Le lycée structuré en trois voies cristallise-t-il les inégalités sociales ou est-il encore un levier de la démocratisation scolaire ? Voilà les termes du débat que nous avons eu en commission.
Les élèves les plus en difficulté, s’ils étaient autorisés à intervenir à cette tribune, nous diraient leur appréhension à voir se rapprocher d’eux chaque année, et ce, dès l’école primaire, le souffle chaud de la mécanique à évaluer-orienter-sélectionner. Ils se savent assis sur un siège éjectable, et l’histoire scolaire leur mord la nuque. La fatalité des cursus scolaires leur apparaît, comme à nous tous avouons-le, d’une cruelle évidence et elle conduit à une série de renoncements en amont :
- Renoncement des élèves eux-mêmes qui nourrissent une forme de désespérance face au caractère apparemment impénétrable des apprentissages. « pas bien motivés ces élèves-là ! », entend-on dire d’eux.
- renoncement des collègues dont le Ministère charge les bras d’armes de sélection massive en leur intimant l’ordre de les utiliser sans sommation : instruments d’évaluation par les notes et par les compétences qui construisent les palmarès et scellent les destins scolaires, traçabilité numérique pour limiter les risques de tentative d’échapper aux assignations à résidence sociale, outillage prétendument pédagogique comme la différenciation, ressortie des oubliettes de l’histoire pour emballer la réforme du collège, et qui cantonne certains élèves dans des tâches de basse intensité intellectuelle au sein même de la classe.

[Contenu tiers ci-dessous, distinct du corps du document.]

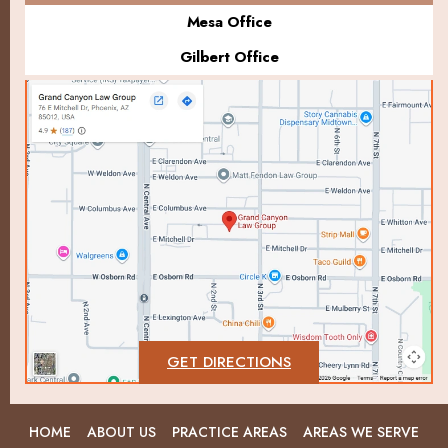
Mesa Office
Gilbert Office
GET DIRECTIONS
HOME
ABOUT US
PRACTICE AREAS
AREAS WE SERVE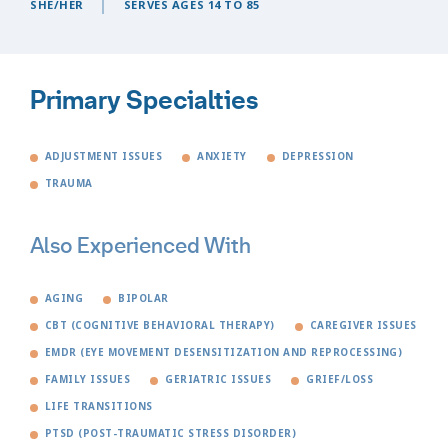
SHE/HER
SERVES AGES 14 TO 85
Primary Specialties
ADJUSTMENT ISSUES
ANXIETY
DEPRESSION
TRAUMA
Also Experienced With
AGING
BIPOLAR
CBT (COGNITIVE BEHAVIORAL THERAPY)
CAREGIVER ISSUES
EMDR (EYE MOVEMENT DESENSITIZATION AND REPROCESSING)
FAMILY ISSUES
GERIATRIC ISSUES
GRIEF/LOSS
LIFE TRANSITIONS
PTSD (POST-TRAUMATIC STRESS DISORDER)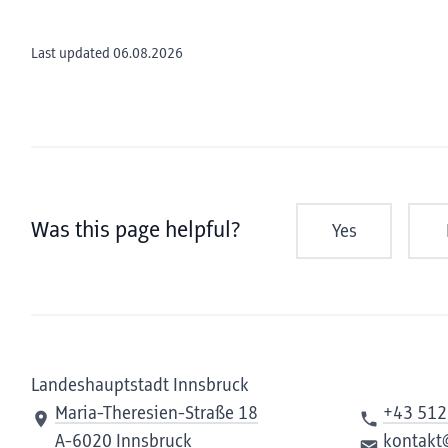
Last updated 06.08.2026
Was this page helpful?
Yes
Landeshauptstadt Innsbruck
Maria-Theresien-Straße 18
+43 512
A-6020 Innsbruck
kontakt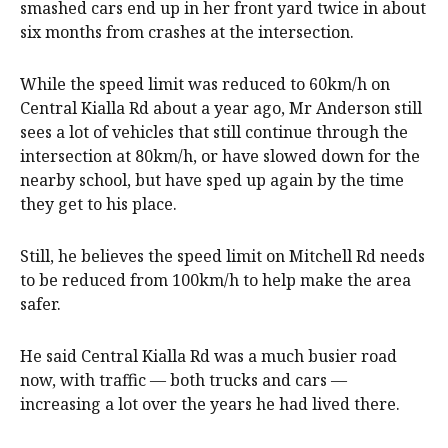
smashed cars end up in her front yard twice in about
six months from crashes at the intersection.
While the speed limit was reduced to 60km/h on
Central Kialla Rd about a year ago, Mr Anderson still
sees a lot of vehicles that still continue through the
intersection at 80km/h, or have slowed down for the
nearby school, but have sped up again by the time
they get to his place.
Still, he believes the speed limit on Mitchell Rd needs
to be reduced from 100km/h to help make the area
safer.
He said Central Kialla Rd was a much busier road
now, with traffic — both trucks and cars —
increasing a lot over the years he had lived there.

- Renoncement de l’institution enfin qui fait tout ce qui est en son pouvoir pour accréditer l’idée que que les difficultés de ces enfants-là leur appartiennent par nature, et qu’il est urgent qu’ils se choisissent un métier ; qui se refuse à développer la formation professionnelle ou à construire les cadres où les enseignants pourraient collectivement et sans chef, travailler la difficulté des apprentissages pour les rendre accessibles à tous les élèves ; qui préfère fluidifier les parcours à coup de Destop anti-redoublement pour liquéfier les encombrements dans les siphons des carrières scolaires.
Tous ces renoncements indiquent que la structuration du lycée en trois voies socialement hiérarchisées travaille tout le système à rebours, qu’elle commande l’école tout entière par l’aval.
La voie professionnelle et parfois aussi la voie technologique récupèrent une partie des perdants de la compétition scolaire. On a beau dire que c’est le lycée quand même, combien d’élèves y voient un lycée de seconde catégorie, un lycée en carton, dans lequel on trouve parfois des classes homogènes de garçons, de filles, d’enfants de pauvres, d’enfants d’immigrés…
Le SNES veut casser ce programme de tri social et mettre au rebut le principe de concurrence de tous contre tous. Cela passera nécessairement par l’unification des parcours et des voies au sein d’un tronc commun pour tous les élèves jusqu’au bac. Un lycée commun qui par un haut niveau de culture générale, dotera la jeunesse de capacités instruites de réflexion et d’analyse lui permettant de peser démocratiquement sur l’avenir, et d’inventer un monde différent du monde de violence généralisée que nous promettent les politiques actuelles.